In a different forum, we would have a back and forth discussion where you would claim to have an answer, and I would deny that your claim is true – the issue is, how do you justify that claim. Before you can justify the claim, you have to understand what the claim implies. One of my lines of denial would be "That's not Azerbaijani". Another line of denial would be to deny the specific claim for a word (but I'd have to see what you presented as the word for "name", for example).

It seems that you are only interested in parameters of Azerbaijani from the perspective of typological syntax, so you can presuppose certain fundamentals. For example, you could take it to be sufficient to point to the written form of the language and say that "blue" is abı. With suitable disclaimers, you could ward off my objection that that is not "real Azerbaijani", or that it doesn't exactly translate "blue". You can entirely ignore all of the analysis that is involved in getting from speech to standard orthography, and instead empirically base your analysis on the distribution of blank-delimited letter sequences in the corpus of Azerbaijani writing. This will fail if you wanted to know about an unwritten language, but Azerbaijani has a reasonable corpus of written forms.

Therefore, you might try to devise a statistical table that tells you the probability of encountering the string at immediately before the string pişiyi, and the probability of encountering atı immediately before pişik.
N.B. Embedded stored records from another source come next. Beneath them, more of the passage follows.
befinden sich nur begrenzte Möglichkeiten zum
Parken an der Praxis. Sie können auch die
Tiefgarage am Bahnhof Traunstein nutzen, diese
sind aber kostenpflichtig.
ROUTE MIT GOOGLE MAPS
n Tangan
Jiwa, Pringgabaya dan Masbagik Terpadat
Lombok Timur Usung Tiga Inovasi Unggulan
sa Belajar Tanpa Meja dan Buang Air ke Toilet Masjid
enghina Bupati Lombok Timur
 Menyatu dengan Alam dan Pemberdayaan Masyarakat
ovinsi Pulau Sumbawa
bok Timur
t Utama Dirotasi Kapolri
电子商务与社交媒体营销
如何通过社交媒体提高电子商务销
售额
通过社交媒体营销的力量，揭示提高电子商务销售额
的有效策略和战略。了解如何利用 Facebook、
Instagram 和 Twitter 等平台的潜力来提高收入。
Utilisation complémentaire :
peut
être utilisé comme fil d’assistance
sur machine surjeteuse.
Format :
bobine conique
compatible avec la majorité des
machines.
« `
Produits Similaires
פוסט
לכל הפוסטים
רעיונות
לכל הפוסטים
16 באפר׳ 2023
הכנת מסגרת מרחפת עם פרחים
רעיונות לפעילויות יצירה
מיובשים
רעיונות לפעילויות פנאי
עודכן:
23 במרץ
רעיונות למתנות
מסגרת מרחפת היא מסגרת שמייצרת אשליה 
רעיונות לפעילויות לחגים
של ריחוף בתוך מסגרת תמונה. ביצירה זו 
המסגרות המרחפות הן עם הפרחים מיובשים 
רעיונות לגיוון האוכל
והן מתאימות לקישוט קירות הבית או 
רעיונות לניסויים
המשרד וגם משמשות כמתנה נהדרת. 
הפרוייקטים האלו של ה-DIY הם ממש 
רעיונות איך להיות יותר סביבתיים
More generally, you would look at all permutations of three words selecting one from the two-member sets {atı, at}, {pişik, pişiyi}, {qorxutdu, qorxutdu}. Now the problem is, suppose we stipulate (since I do not know the language) that the sequences at pişiyi qorxutdu and pişik atı qorxutdu exist, and no other permutations exist – what claim about SVO order does this support? We have no proof that this sequence of letters contains any verbs or nouns, much less subjects or objects. The attempt to reach a conclusion about an extremely advanced grammatical topic fails because we didn't attend to much less interesting prior analysis. How do you establish "meaning", how do you determine that there is some shared meaning behind atı and at, likewise pişik and pişiyi, how do you justify the claim that a certain string of letters in a set of sentences is "the subject"?

Rather than first learning "thing" (which does not coherently translate into all languages), I suggest learning a ubiquitous concrete noun, like "water". Your choice seems to be based on counting up the number of "things" subsumed by a word, and finding the term whose set is the largest. So "existent" or "universe" would be the obvious starting points since "existent" includes not just entities, but actions and attributes.

And that's more or less why linguists don't engage in the exercise that you are advocating – we're more interested in concrete and testable claims.